Awards & Winners

James Learmonth Gowans

Date of Birth 17-May-1924
Place of Birth Sheffield
(Yorkshire, England, United Kingdom, South Yorkshire)
Nationality United Kingdom
Profession Physician
Sir James Learmonth "Jim" Gowans is a British physician and immunologist. Gowans was born in Sheffield, England. He graduated in medicine in 1947 from King's College Hospital in London, then in 1948 obtained a degree in physiology at Oxford, followed by a Ph.D. with Howard Florey at the Sir William Dunn School of Pathology at Oxford on lymphocytes. He then became professor of experimental pathology at Oxford. In 1977, he left his research career for ten years to be secretary of the Medical Research Council. He served as Secretary General of the Human Frontier Science Program in 1989. He made significant discoveries about the role of lymphocytes in the immune response. In particular, he showed that some lymphocytes were not short-lived, as previously assumed, but moved from the blood into the lymphatic system and back. On the initiative of Peter Medawar he also undertook experiments on rats that showed that lymphocytes play an important role in transplant rejection. In 1963 he became a Fellow of the Royal Society and was knighted in 1982. In 1980 he was awarded the Wolf Prize in Medicine. He was a foreign member of the National Academy of Sciences and received several honorary doctorates. In 1968 he received the Gairdner Foundation International Award and in 1990 shared the first Medawar Prize with Jacques Miller. In 1974 he was awarded the Paul Ehrlich and Ludwig Darmstaedter Prize. He won the Royal Medal in 1976.

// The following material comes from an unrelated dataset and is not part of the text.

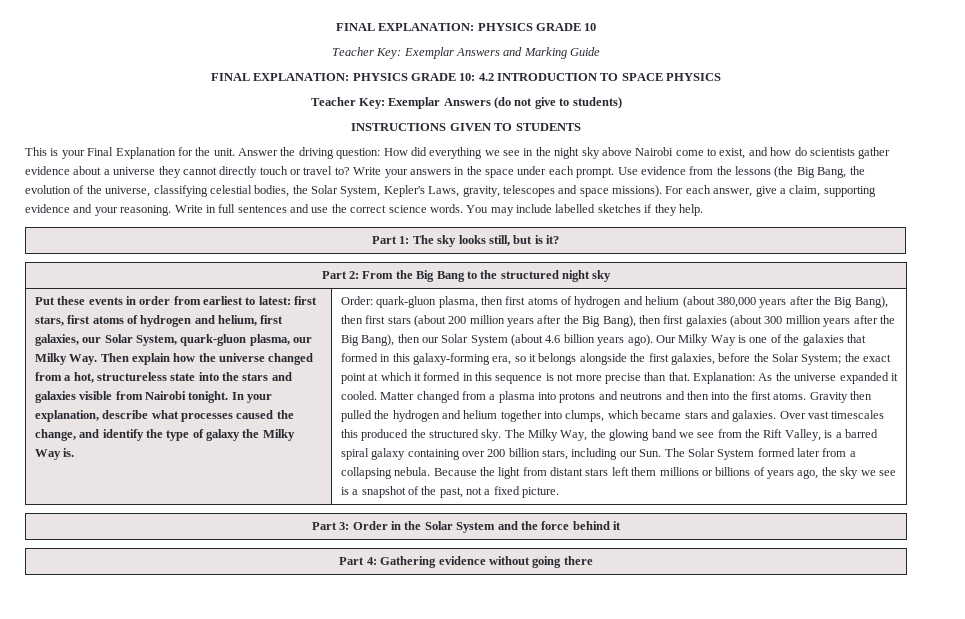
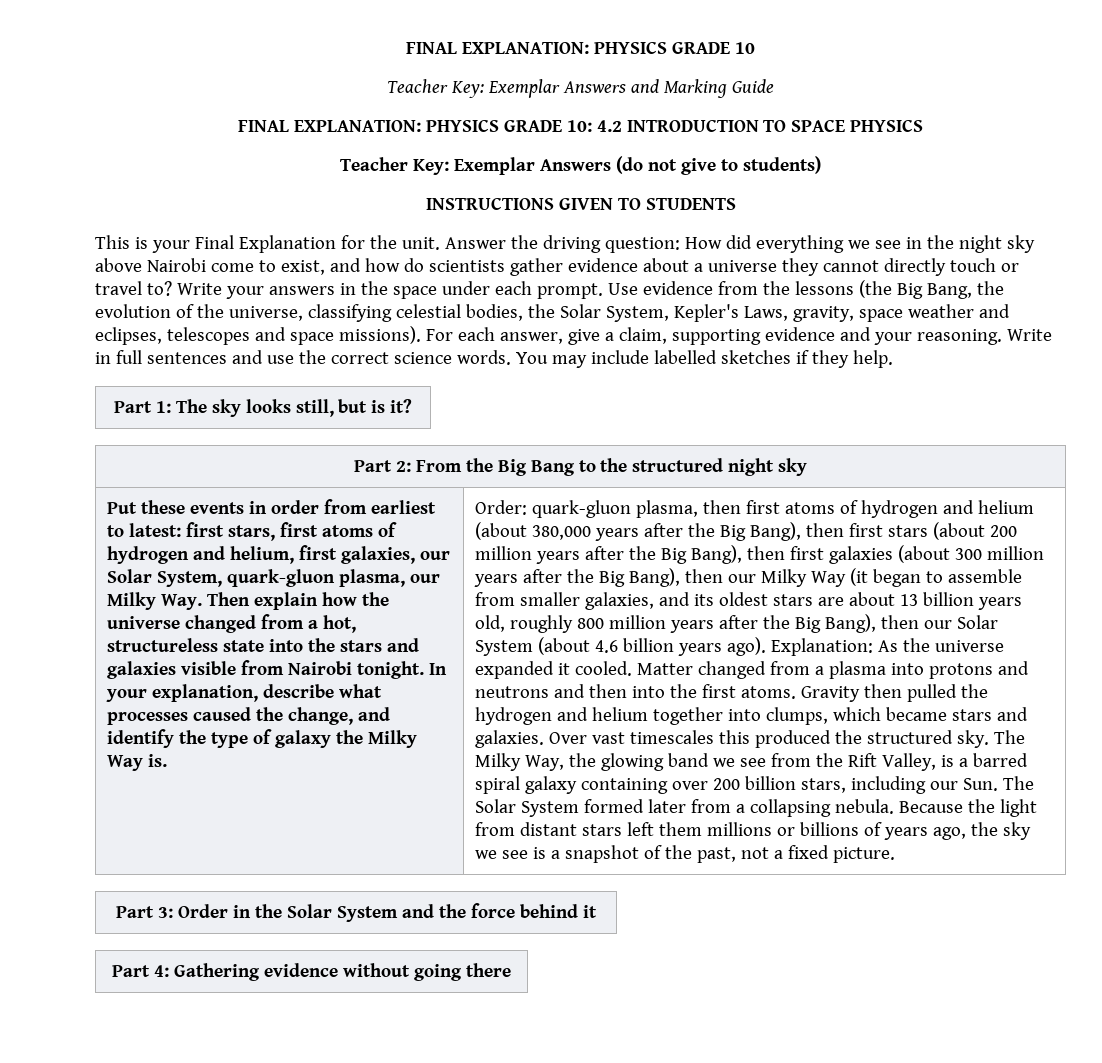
(500, 191) none -> [858,304,1010,322] [95,327,162,345] space weather and eclipses,
(439, 340) none -> [760,568,1022,587] [474,592,1022,610] [474,614,952,633] Milky Way (it began to assemble from smaller galaxies, and its oldest stars are about 13 billion years old, roughly 800 million years after the Big Bang), then our
[655,334,866,346] [340,353,892,365] [340,372,690,384] Our Milky Way is one of the galaxies that formed in this galaxy-forming era, so it belongs alongside the first galaxies, before the Solar System; the exact point at which it formed in this sequence is not more precise than that. -> (766, 646) none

Awards by James Learmonth Gowans

Check all the awards nominated and won by James Learmonth Gowans.

1980


Wolf Prize in Medicine
(for their contributions to knowledge of the function and disfunction of the body cells through their studies on the immunological role of the lymphocytes, the development of specific antibodies and the elucidation of mechanisms governing the control and differentiation of normal and cancer cells.)

1968


Gairdner Foundation International Award
(In recognition of his contributions to a better understanding of the fate of the lymphocyte and its function in immune reactions. This work provides the experimental basis for selective suppression of immunologic mechanisms in human organ transplantations and a variety of diseases.)